Task requirements:
Would you return the lines between the one holding "url(#building-cross-hatch); stroke: #f2f6ff;" and the one holding "#1f4e8c; stroke-width: 12", inclusive, and only those, exactly as they stand in the listing below?

Exercise material:
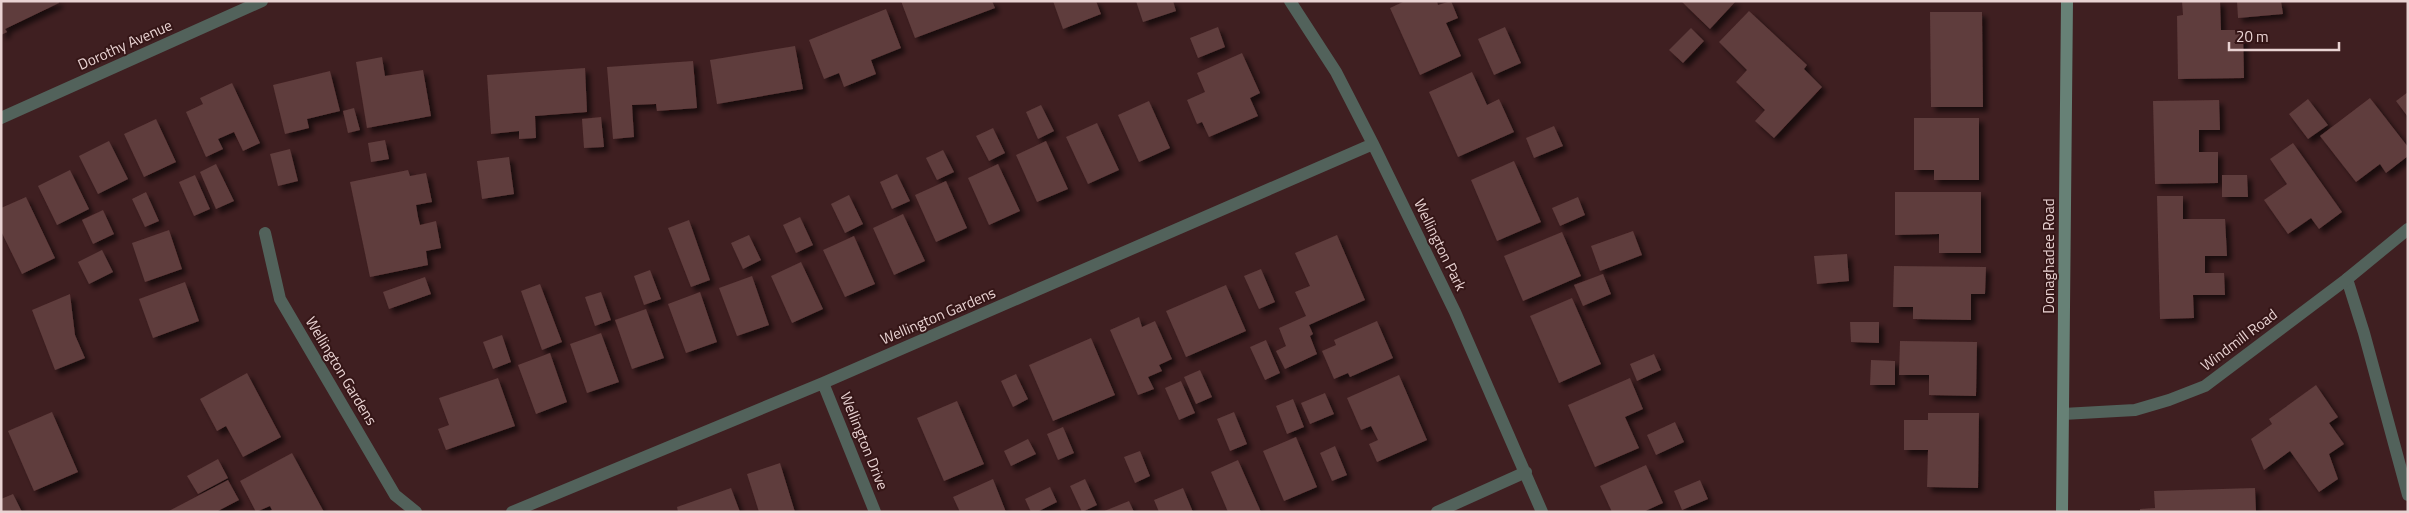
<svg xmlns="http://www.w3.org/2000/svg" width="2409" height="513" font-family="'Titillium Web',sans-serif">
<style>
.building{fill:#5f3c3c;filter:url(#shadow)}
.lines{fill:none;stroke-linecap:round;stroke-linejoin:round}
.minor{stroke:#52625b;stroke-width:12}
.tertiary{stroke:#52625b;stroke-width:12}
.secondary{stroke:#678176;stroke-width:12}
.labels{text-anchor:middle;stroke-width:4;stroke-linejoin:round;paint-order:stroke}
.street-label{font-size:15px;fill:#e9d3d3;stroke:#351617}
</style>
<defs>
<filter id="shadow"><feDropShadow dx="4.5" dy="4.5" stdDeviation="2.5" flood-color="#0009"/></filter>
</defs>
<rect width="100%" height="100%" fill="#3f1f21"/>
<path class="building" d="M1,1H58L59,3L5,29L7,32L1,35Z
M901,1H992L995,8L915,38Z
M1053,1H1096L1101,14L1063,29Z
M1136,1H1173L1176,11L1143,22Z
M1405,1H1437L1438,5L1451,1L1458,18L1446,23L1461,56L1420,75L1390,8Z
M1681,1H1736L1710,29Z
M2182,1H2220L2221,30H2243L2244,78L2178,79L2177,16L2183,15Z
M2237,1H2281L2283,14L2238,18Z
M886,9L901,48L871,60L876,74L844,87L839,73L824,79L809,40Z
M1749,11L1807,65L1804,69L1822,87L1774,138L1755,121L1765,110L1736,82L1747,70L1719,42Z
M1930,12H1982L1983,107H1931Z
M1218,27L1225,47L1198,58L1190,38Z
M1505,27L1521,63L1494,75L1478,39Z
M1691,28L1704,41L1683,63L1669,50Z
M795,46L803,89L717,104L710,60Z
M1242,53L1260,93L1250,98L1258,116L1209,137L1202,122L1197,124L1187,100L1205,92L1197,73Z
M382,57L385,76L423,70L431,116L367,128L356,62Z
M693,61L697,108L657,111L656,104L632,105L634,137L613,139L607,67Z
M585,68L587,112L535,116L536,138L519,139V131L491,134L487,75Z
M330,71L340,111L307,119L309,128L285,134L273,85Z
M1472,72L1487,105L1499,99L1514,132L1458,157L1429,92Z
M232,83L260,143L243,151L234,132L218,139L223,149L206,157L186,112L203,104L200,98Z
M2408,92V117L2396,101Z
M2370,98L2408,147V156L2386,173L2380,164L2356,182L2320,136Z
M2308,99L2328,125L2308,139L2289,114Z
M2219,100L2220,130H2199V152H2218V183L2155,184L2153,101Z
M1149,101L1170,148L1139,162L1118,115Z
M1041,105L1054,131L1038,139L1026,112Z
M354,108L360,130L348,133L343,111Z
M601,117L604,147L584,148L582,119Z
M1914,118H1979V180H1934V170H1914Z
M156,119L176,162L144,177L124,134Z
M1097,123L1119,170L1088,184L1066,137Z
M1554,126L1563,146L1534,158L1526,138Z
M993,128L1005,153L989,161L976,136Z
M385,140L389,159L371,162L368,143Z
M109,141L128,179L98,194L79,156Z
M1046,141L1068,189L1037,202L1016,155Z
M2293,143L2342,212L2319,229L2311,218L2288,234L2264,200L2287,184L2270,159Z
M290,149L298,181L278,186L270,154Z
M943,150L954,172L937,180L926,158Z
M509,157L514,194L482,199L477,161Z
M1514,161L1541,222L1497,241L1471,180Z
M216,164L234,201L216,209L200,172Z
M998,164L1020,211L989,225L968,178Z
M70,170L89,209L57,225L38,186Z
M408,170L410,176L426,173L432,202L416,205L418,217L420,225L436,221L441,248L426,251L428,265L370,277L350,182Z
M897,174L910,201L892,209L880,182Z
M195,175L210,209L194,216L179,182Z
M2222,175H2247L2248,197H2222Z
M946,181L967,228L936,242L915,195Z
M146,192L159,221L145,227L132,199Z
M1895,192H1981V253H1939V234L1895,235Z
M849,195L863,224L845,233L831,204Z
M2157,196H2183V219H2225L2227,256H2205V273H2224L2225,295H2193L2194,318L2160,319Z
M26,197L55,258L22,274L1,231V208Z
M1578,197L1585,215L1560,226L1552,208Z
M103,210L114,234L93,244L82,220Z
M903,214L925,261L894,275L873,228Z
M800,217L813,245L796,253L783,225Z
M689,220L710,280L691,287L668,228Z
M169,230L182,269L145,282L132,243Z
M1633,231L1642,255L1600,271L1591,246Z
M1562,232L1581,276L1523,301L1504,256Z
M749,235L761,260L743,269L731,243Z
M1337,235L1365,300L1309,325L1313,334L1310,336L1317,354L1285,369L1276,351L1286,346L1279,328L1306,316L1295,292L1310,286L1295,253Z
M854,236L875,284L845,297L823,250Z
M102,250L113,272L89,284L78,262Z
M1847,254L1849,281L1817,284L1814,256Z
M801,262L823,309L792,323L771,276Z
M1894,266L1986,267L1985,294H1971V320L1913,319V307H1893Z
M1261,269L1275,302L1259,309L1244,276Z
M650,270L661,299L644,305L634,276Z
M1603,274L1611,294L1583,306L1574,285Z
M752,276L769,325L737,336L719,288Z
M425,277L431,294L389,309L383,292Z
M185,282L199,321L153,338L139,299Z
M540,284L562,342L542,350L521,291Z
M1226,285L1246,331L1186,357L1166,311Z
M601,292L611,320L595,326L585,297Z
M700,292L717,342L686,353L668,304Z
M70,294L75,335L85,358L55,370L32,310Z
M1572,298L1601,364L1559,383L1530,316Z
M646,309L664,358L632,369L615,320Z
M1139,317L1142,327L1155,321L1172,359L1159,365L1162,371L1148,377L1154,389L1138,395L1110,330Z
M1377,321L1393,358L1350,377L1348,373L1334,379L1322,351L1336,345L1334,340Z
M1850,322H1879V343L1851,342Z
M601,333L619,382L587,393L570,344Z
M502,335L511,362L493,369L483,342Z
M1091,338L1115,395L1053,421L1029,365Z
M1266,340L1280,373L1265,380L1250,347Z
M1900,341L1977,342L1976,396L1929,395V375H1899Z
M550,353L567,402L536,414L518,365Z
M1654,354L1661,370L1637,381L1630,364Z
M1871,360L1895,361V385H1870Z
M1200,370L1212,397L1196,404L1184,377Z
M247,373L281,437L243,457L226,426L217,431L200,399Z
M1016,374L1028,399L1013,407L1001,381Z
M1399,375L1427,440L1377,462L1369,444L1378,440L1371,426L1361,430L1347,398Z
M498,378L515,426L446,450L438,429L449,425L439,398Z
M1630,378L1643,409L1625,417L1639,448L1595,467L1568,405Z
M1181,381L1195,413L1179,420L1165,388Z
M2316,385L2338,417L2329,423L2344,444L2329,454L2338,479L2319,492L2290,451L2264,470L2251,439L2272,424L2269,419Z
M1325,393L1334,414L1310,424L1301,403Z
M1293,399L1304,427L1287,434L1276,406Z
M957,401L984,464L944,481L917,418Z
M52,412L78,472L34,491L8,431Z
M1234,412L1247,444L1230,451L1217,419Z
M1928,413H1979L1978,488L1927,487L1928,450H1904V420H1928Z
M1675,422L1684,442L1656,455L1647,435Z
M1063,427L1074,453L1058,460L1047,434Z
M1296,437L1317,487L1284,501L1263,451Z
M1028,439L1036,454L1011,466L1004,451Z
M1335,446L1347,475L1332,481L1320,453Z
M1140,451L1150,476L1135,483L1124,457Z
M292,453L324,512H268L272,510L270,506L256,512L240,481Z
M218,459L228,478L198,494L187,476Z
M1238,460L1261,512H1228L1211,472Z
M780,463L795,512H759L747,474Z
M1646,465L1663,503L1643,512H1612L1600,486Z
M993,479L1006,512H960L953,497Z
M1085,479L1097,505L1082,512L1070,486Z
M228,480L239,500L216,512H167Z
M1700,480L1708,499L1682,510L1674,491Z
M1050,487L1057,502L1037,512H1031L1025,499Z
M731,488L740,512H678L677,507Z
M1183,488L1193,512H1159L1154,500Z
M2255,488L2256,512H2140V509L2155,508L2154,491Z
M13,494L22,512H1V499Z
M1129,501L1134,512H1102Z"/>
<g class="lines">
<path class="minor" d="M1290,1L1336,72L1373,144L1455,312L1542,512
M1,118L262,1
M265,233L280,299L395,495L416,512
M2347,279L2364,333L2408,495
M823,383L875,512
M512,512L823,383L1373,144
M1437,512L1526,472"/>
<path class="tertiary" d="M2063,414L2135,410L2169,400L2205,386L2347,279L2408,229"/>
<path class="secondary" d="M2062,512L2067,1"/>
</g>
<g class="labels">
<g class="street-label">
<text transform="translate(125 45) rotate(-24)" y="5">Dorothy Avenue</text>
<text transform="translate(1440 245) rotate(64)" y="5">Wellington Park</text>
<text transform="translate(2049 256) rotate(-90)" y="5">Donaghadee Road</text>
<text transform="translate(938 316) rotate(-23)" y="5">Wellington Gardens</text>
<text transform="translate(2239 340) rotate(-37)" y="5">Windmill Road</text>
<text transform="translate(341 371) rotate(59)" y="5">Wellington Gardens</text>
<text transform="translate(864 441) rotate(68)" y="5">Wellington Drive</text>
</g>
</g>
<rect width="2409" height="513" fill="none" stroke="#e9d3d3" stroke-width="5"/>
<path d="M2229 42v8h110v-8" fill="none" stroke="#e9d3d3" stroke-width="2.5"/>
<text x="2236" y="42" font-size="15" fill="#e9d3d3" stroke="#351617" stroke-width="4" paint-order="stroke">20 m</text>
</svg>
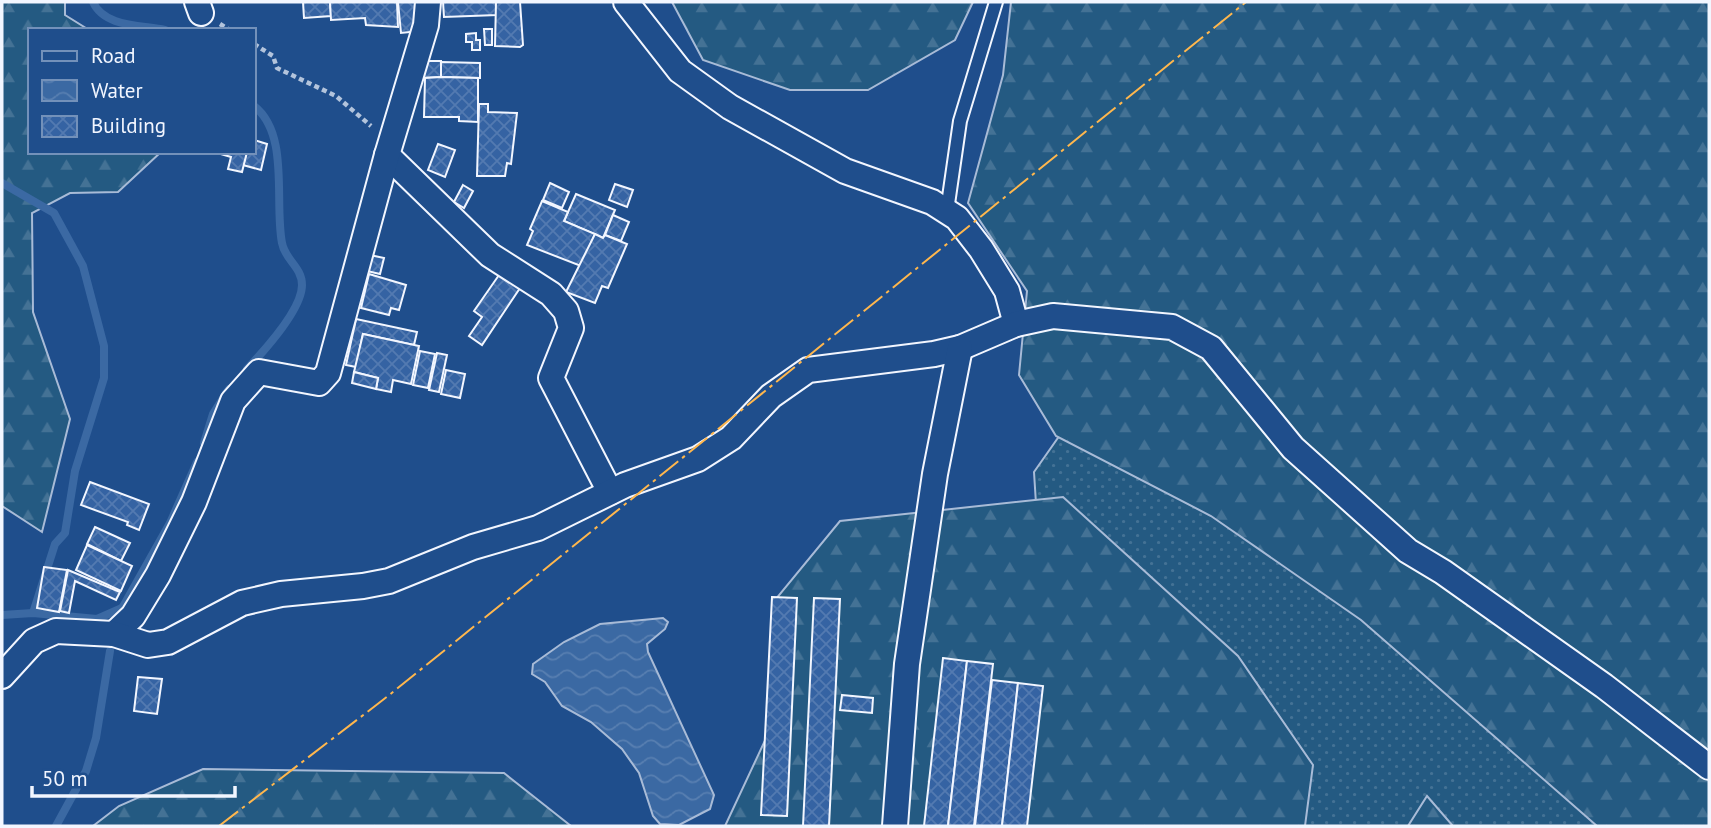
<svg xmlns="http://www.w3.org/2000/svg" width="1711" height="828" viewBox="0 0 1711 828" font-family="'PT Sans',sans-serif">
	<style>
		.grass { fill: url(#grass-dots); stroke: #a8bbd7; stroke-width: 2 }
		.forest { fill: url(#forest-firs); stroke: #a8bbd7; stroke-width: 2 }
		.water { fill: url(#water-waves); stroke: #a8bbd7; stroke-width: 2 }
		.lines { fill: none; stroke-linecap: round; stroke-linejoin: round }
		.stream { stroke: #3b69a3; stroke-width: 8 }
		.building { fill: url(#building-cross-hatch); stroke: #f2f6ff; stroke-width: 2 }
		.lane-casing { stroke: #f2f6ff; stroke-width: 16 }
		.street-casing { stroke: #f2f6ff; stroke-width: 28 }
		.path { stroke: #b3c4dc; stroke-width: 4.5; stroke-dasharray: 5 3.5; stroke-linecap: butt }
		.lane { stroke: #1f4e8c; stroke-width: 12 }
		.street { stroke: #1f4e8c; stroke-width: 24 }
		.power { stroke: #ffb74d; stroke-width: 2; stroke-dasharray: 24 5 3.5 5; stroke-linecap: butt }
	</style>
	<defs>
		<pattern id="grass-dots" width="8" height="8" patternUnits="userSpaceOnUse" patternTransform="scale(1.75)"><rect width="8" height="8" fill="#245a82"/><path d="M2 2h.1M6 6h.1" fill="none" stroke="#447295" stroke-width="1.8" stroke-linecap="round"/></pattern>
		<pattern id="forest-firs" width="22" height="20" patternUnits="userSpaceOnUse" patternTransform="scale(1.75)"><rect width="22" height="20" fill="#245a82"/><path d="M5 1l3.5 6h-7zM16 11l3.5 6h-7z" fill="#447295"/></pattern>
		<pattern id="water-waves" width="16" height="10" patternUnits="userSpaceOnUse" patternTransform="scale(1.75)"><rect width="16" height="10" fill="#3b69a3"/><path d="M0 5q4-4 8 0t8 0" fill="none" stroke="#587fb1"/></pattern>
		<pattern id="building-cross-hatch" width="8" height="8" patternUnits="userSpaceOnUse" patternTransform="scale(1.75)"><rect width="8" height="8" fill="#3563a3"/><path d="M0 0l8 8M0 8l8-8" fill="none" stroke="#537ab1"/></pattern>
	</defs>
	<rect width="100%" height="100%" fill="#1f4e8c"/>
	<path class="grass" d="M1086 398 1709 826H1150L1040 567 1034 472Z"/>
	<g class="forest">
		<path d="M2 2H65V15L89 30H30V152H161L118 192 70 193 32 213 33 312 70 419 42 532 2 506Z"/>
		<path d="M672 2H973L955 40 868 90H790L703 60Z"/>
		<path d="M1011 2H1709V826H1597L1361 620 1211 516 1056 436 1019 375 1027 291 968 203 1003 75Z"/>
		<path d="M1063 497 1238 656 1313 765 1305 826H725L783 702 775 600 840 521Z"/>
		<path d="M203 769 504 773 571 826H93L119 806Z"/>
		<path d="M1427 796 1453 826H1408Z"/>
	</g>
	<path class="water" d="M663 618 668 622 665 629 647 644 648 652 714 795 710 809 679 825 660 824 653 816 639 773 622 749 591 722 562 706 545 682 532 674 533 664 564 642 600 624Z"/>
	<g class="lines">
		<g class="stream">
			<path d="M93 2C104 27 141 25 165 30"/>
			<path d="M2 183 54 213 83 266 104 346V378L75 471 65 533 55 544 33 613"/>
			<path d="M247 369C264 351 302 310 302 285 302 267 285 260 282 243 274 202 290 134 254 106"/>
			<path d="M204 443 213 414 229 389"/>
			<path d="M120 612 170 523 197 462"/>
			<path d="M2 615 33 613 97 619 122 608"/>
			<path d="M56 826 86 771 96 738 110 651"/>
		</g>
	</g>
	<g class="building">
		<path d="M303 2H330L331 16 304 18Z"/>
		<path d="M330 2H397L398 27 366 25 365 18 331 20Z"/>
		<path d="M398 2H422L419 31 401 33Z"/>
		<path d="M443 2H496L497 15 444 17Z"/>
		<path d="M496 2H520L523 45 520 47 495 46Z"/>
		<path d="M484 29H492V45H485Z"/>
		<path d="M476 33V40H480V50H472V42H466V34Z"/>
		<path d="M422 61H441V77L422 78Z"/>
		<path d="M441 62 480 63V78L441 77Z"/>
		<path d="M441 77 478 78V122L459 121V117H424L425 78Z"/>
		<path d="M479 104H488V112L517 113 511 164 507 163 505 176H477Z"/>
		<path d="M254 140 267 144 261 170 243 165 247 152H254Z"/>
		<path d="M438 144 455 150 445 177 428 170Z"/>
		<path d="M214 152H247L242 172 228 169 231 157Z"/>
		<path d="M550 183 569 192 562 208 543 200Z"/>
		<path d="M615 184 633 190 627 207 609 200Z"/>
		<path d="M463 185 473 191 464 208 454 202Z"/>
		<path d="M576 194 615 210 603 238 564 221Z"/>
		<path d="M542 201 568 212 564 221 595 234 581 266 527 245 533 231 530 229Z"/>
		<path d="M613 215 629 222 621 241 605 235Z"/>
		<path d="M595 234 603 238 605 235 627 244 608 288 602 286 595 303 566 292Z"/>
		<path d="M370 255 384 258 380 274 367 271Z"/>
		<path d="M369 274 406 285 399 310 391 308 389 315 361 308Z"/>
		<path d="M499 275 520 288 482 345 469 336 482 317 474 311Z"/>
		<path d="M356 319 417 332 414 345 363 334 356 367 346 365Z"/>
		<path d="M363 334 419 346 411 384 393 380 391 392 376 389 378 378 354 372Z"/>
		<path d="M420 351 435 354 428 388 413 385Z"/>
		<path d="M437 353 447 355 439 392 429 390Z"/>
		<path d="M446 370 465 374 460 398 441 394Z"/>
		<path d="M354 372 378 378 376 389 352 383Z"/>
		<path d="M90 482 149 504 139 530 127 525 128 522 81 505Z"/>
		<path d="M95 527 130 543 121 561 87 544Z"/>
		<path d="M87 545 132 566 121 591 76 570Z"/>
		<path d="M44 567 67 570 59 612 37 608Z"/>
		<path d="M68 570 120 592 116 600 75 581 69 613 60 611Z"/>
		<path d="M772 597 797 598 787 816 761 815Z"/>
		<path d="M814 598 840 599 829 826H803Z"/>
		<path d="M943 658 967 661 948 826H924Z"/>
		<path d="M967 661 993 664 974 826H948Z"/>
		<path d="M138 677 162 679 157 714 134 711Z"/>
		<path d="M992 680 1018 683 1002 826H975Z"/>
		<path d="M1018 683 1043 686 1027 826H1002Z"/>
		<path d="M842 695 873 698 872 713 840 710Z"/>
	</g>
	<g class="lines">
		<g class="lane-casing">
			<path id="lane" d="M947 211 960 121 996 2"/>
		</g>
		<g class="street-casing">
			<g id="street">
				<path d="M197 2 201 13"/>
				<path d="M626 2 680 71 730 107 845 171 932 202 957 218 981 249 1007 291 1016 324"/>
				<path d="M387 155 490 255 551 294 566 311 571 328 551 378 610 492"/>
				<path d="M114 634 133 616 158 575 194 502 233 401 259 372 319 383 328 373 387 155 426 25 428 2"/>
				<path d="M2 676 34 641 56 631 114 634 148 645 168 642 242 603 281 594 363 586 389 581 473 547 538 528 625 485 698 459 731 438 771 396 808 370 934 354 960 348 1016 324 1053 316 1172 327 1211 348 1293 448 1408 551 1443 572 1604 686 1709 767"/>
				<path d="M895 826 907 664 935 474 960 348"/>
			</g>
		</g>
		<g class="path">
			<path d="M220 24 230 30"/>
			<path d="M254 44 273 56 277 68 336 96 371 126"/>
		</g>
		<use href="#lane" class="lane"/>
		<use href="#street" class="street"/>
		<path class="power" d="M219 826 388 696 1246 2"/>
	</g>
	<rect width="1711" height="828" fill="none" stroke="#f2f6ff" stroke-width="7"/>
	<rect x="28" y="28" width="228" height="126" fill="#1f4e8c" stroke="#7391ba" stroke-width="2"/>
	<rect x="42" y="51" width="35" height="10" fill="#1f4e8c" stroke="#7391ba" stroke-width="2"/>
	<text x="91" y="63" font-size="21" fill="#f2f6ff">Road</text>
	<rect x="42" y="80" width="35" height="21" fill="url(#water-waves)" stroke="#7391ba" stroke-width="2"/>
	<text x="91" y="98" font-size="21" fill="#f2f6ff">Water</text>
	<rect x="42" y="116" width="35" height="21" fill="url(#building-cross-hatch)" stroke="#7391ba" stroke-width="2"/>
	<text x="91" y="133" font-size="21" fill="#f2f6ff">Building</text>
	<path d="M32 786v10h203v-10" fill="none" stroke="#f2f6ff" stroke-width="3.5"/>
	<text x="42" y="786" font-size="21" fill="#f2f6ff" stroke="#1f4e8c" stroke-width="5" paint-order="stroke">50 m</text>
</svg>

Answer:
		.building { fill: url(#building-cross-hatch); stroke: #f2f6ff; stroke-width: 2 }
		.lane-casing { stroke: #f2f6ff; stroke-width: 16 }
		.street-casing { stroke: #f2f6ff; stroke-width: 28 }
		.path { stroke: #b3c4dc; stroke-width: 4.5; stroke-dasharray: 5 3.5; stroke-linecap: butt }
		.lane { stroke: #1f4e8c; stroke-width: 12 }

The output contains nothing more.